The prosaic sounding “AFL Integrity Unit” is in reality a crack squad of former police officers, undercover agents and private detectives.
And it is the AFL’s own Magnum PI who has emerged as the dikileaks saviour.
It’s a well-kept secret spoken about in hushed tones down at the league’s Docklands bunker.
But Page 13 can reveal it wasn’t Victoria Police, or its cyber task force, who uncovered the pervy perpetrator who compiled a dossier of dicks of past and present AFL Players, including five Brownlow medallists, onto a Google drive folder.
No, it was the AFL’s own secret police force who uncovered dikileaks.
The sting team is led by the Tom Selleck, or MagnumPI of the group, Tony Keane, a former Victoria Police homicide detective.
Just without the red 1984 Ferrari 308 GTS Quattrovalvole.
Keane joined the AFL’s special watchdog force in 2014 and quickly rose up the ranks.

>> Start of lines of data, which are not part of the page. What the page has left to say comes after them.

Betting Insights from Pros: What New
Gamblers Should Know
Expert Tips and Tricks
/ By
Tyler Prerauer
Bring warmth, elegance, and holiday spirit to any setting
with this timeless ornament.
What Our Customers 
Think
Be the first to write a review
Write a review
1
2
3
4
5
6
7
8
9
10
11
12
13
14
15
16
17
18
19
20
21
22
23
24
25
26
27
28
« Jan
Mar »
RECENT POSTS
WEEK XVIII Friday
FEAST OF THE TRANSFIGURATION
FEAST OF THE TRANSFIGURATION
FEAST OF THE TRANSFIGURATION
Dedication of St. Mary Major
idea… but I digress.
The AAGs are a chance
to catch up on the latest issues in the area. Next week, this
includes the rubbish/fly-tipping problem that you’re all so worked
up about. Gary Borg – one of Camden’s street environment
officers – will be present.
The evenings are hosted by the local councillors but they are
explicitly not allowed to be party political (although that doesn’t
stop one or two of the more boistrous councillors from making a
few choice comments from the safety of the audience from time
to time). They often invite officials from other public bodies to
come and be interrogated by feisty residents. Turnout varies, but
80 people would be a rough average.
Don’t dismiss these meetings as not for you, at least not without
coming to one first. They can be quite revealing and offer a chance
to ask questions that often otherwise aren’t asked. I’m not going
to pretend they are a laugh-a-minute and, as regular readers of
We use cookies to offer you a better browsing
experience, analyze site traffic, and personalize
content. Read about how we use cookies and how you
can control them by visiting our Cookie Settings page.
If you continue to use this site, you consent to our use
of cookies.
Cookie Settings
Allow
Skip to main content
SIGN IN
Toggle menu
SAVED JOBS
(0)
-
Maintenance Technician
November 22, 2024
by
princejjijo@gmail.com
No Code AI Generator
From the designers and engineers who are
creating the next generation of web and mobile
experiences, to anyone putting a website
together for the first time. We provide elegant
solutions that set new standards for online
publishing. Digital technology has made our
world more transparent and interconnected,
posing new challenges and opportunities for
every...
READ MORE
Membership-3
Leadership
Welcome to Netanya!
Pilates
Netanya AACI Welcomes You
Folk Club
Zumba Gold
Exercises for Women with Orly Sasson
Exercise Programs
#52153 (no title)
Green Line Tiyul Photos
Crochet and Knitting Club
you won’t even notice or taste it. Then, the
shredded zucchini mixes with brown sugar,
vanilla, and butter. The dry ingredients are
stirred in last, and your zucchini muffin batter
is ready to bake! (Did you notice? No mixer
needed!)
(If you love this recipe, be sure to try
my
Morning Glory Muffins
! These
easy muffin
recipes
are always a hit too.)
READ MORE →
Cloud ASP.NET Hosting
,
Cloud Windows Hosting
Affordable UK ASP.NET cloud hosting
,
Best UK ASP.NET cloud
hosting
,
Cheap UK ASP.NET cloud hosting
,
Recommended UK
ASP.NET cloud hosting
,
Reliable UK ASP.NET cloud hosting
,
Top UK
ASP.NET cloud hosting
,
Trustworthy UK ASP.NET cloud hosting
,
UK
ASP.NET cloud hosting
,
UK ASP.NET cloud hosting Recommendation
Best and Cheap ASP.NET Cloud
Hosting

The former detective senior constable had been a member of Victoria Police for 13 years, with a string of notches on his belt including investigating the death of baby-faced gangster Carl Williams in Barwon Prison.
Another senior investigator working under Keane is Damian Marrett, once heralded as Australia’s youngest and most lauded undercover agent.
His covert stings were responsible for some of the biggest drug busts in Australian law enforcement history.
Marrett, not shy of a bit of self publicity, went on to become a nonfiction crime writer and helped on various locally produced crime series, including the much-loved Stingers.
Now they are the pecker police. To be fair, as the country’s largest sporting code, the AFL IU have their work cut out for them.
The unit was established in 2008, with the help of the now worldwide head of the Athletics Integrity Unit of the International Association of Athletics Federations, Brett Clothier.
The crack squad is meaner and leaner than in the days when it had 24 or more staff during the Essendon drugs scandal.
The AFL watchdog keeps players and officials safe from outside threats and last week uncovered the rogue fan who reached over the fence and repeatedly touched Richmond’s Marlion Pickett.
The unit, long headed by now AFL chief executive Andrew Dillon and looking for a new replacement, has been working on the umpire betting scandal and cowardly racial vilification posts on social media.
Then there are of course the cases we don’t know about, which is exactly how they like it.